[[ SUPPLIED RECORDS, beginning ]]

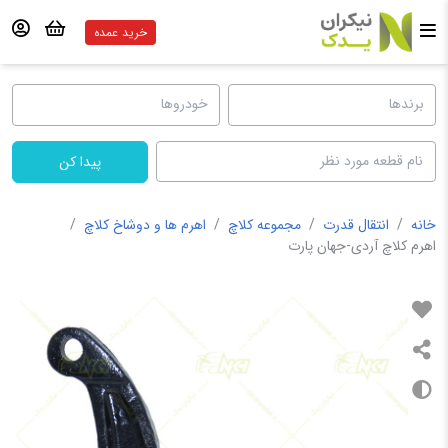
خرید عمده
پیدا کن
خانه
/
انتقال قدرت
/
مجموعه کلاچ
/
اهرم ها و دوشاخ کلاچ
/
اهرم کلاچ آردی-جهان پارت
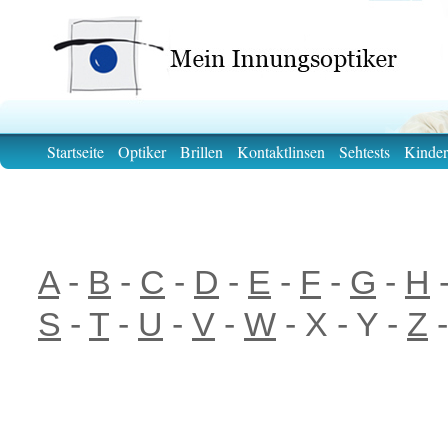
Startseite
Optiker
Brillen
Kontaktlinsen
Sehtests
Kinder
A
-
B
-
C
-
D
-
E
-
F
-
G
-
H
S
-
T
-
U
-
V
-
W
- X - Y -
Z
-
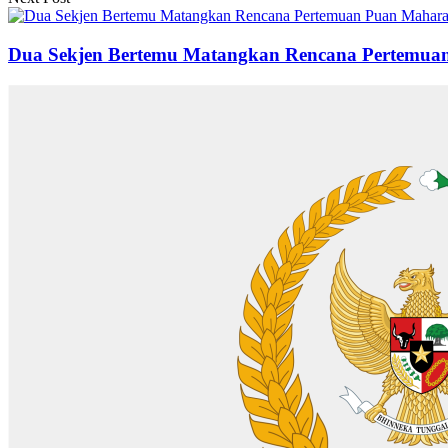
Dua Sekjen Bertemu Matangkan Rencana Pertemu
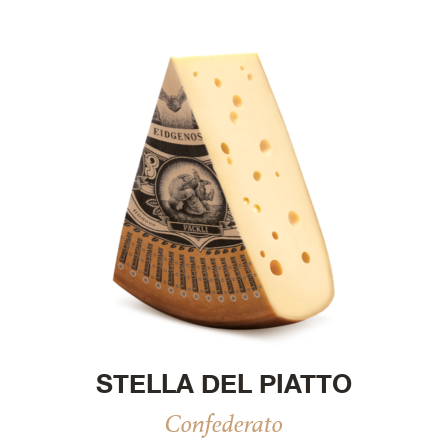
STELLA DEL PIATTO
Confederato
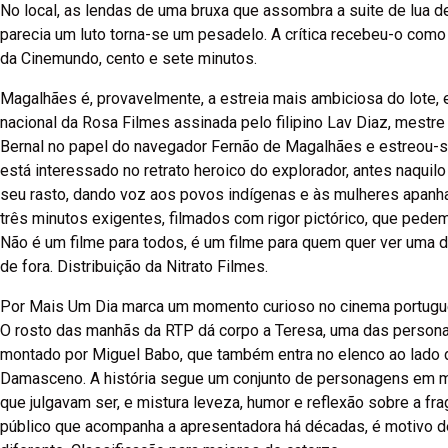
No local, as lendas de uma bruxa que assombra a suite de lua d
parecia um luto torna-se um pesadelo. A crítica recebeu-o como
da Cinemundo, cento e sete minutos.
Magalhães é, provavelmente, a estreia mais ambiciosa do lote, 
nacional da Rosa Filmes assinada pelo filipino Lav Diaz, mestre
Bernal no papel do navegador Fernão de Magalhães e estreou-s
está interessado no retrato heroico do explorador, antes naqui
seu rasto, dando voz aos povos indígenas e às mulheres apanha
três minutos exigentes, filmados com rigor pictórico, que ped
Não é um filme para todos, é um filme para quem quer ver uma da
de fora. Distribuição da Nitrato Filmes.
Por Mais Um Dia marca um momento curioso no cinema português
O rosto das manhãs da RTP dá corpo a Teresa, uma das personag
montado por Miguel Babo, que também entra no elenco ao lado 
Damasceno. A história segue um conjunto de personagens em 
que julgavam ser, e mistura leveza, humor e reflexão sobre a fra
público que acompanha a apresentadora há décadas, é motivo de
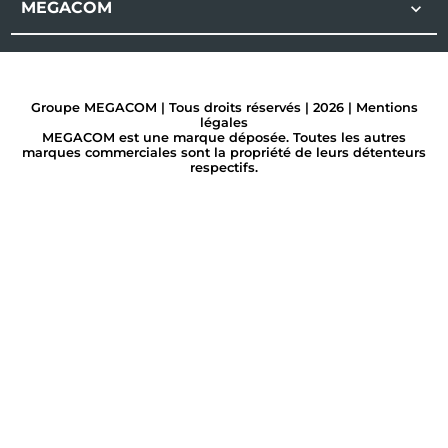
MEGACOM

Groupe MEGACOM | Tous droits réservés | 2026 |
Mentions
légales
MEGACOM est une marque déposée. Toutes les autres
marques commerciales sont la propriété de leurs détenteurs
respectifs.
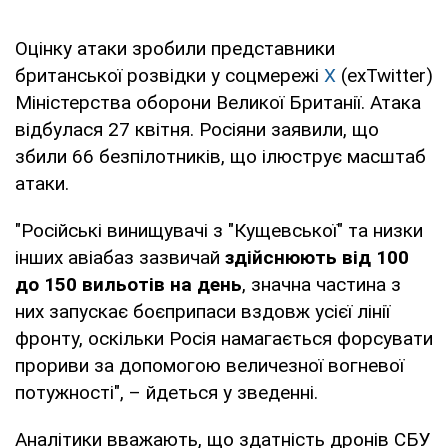
Оцінку атаки зробили представники
британської розвідки у соцмережі
Х
(exTwitter)
Міністерства оборони Великої Британії. Атака
відбулася 27 квітня. Росіяни заявили, що
збили 66 безпілотників, що ілюструє масштаб
атаки.
"Російські винищувачі з "Кущевської" та низки
інших авіабаз зазвичай
здійснюють від 100
до 150 вильотів на день
, значна частина з
них запускає боєприпаси вздовж усієї лінії
фронту, оскільки Росія намагається форсувати
прориви за допомогою величезної вогневої
потужності", – йдеться у зведенні.
Аналітики вважають, що здатність дронів СБУ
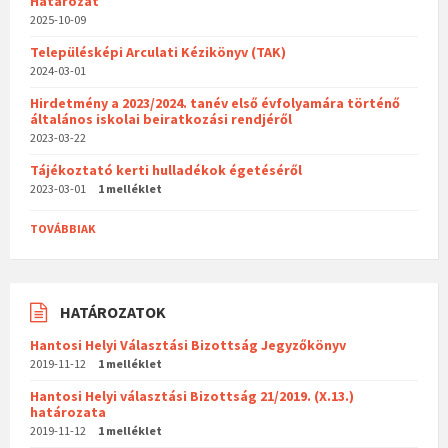
Határozat
2025-10-09
Településképi Arculati Kézikönyv (TAK)
2024-03-01
Hirdetmény a 2023/2024. tanév első évfolyamára történő
általános iskolai beiratkozási rendjéről
2023-03-22
Tájékoztató kerti hulladékok égetéséről
2023-03-01
1 melléklet
TOVÁBBIAK
HATÁROZATOK
Hantosi Helyi Választási Bizottság Jegyzőkönyv
2019-11-12
1 melléklet
Hantosi Helyi választási Bizottság 21/2019. (X.13.)
határozata
2019-11-12
1 melléklet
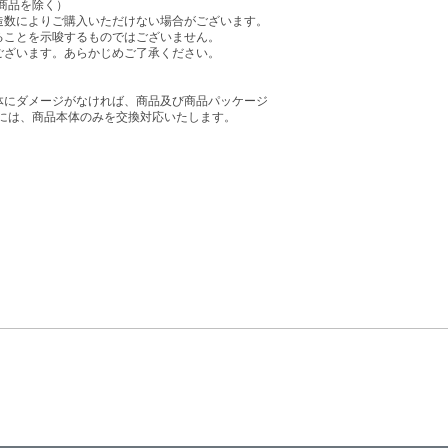
商品を除く）
造数によりご購入いただけない場合がございます。
ることを示唆するものではございません。
ございます。あらかじめご了承ください。
体にダメージがなければ、商品及び商品パッケージ
には、商品本体のみを交換対応いたします。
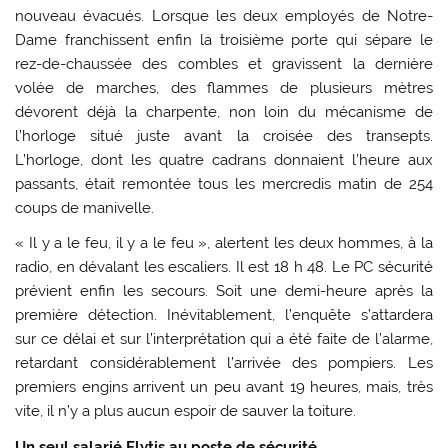
nouveau évacués. Lorsque les deux employés de Notre-
Dame franchissent enfin la troisième porte qui sépare le
rez-de-chaussée des combles et gravissent la dernière
volée de marches, des flammes de plusieurs mètres
dévorent déjà la charpente, non loin du mécanisme de
l’horloge situé juste avant la croisée des transepts.
L’horloge, dont les quatre cadrans donnaient l’heure aux
passants, était remontée tous les mercredis matin de 254
coups de manivelle.
« Il y a le feu, il y a le feu », alertent les deux hommes, à la
radio, en dévalant les escaliers. Il est 18 h 48. Le PC sécurité
prévient enfin les secours. Soit une demi-heure après la
première détection. Inévitablement, l’enquête s’attardera
sur ce délai et sur l’interprétation qui a été faite de l’alarme,
retardant considérablement l’arrivée des pompiers. Les
premiers engins arrivent un peu avant 19 heures, mais, très
vite, il n’y a plus aucun espoir de sauver la toiture.
Un seul salarié Elytis au poste de sécurité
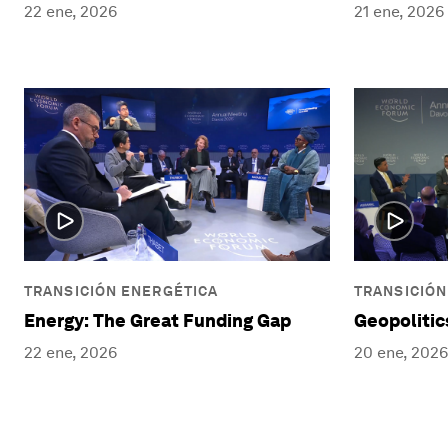
22 ene, 2026
21 ene, 2026
TRANSICIÓN ENERGÉTICA
TRANSICIÓN
Energy: The Great Funding Gap
Geopolitic
22 ene, 2026
20 ene, 2026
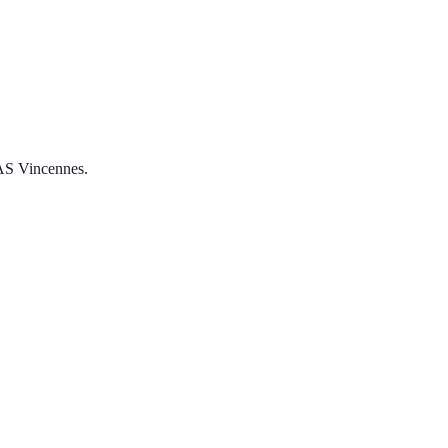
IAS Vincennes.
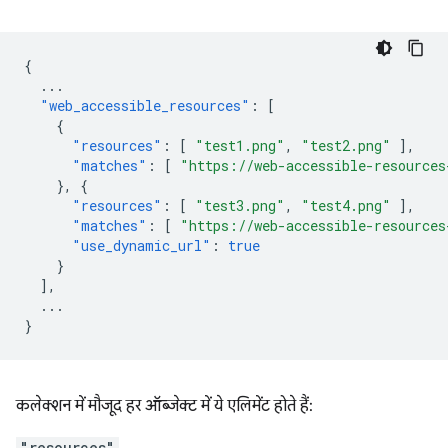
{
...
"web_accessible_resources"
:
[
{
"resources"
:
[
"test1.png"
,
"test2.png"
],
"matches"
:
[
"https://web-accessible-resources
},
{
"resources"
:
[
"test3.png"
,
"test4.png"
],
"matches"
:
[
"https://web-accessible-resources
"use_dynamic_url"
:
true
}
],
...
}
कलेक्शन में मौजूद हर ऑब्जेक्ट में ये एलिमेंट होते हैं:
"resources"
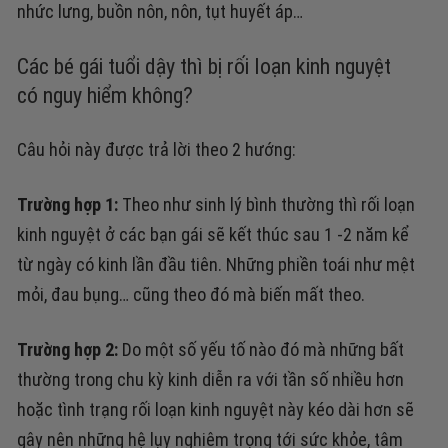
nhức lưng, buồn nôn, nôn, tụt huyết áp…
Các bé gái tuổi dậy thì bị rối loạn kinh nguyệt
có nguy hiểm không?
Câu hỏi này được trả lời theo 2 hướng:
Trường hợp 1:
Theo như sinh lý bình thường thì rối loạn
kinh nguyệt ở các bạn gái sẽ kết thúc sau 1 -2 năm kể
từ ngày có kinh lần đầu tiên. Những phiền toái như mệt
mỏi, đau bụng… cũng theo đó mà biến mất theo.
Trường hợp 2:
Do một số yếu tố nào đó mà những bất
thường trong chu kỳ kinh diễn ra với tần số nhiều hơn
hoặc tình trạng rối loạn kinh nguyệt này kéo dài hơn sẽ
gây nên những hệ lụy nghiêm trọng tới sức khỏe, tâm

[[ SUPPLIED RECORDS, end ]]

Extract the lines starting with the line that contains "No local, as" and going on through the line that contains "Аналітики вважають, що здатність дронів СБУ", reproducing them exactly, both ends included. Leave the picture markers out of the answer.

_RESPONSE_:
No local, as lendas de uma bruxa que assombra a suite de lua d
parecia um luto torna-se um pesadelo. A crítica recebeu-o como
da Cinemundo, cento e sete minutos.
Magalhães é, provavelmente, a estreia mais ambiciosa do lote, 
nacional da Rosa Filmes assinada pelo filipino Lav Diaz, mestre
Bernal no papel do navegador Fernão de Magalhães e estreou-s
está interessado no retrato heroico do explorador, antes naqui
seu rasto, dando voz aos povos indígenas e às mulheres apanha
três minutos exigentes, filmados com rigor pictórico, que ped
Não é um filme para todos, é um filme para quem quer ver uma da
de fora. Distribuição da Nitrato Filmes.
Por Mais Um Dia marca um momento curioso no cinema português
O rosto das manhãs da RTP dá corpo a Teresa, uma das personag
montado por Miguel Babo, que também entra no elenco ao lado 
Damasceno. A história segue um conjunto de personagens em 
que julgavam ser, e mistura leveza, humor e reflexão sobre a fra
público que acompanha a apresentadora há décadas, é motivo de
MEGACOM

Groupe MEGACOM | Tous droits réservés | 2026 |
Mentions
légales
MEGACOM est une marque déposée. Toutes les autres
marques commerciales sont la propriété de leurs détenteurs
respectifs.
Оцінку атаки зробили представники
британської розвідки у соцмережі
Х
(exTwitter)
Міністерства оборони Великої Британії. Атака
відбулася 27 квітня. Росіяни заявили, що
збили 66 безпілотників, що ілюструє масштаб
атаки.
"Російські винищувачі з "Кущевської" та низки
інших авіабаз зазвичай
здійснюють від 100
до 150 вильотів на день
, значна частина з
них запускає боєприпаси вздовж усієї лінії
фронту, оскільки Росія намагається форсувати
прориви за допомогою величезної вогневої
потужності", – йдеться у зведенні.
Аналітики вважають, що здатність дронів СБУ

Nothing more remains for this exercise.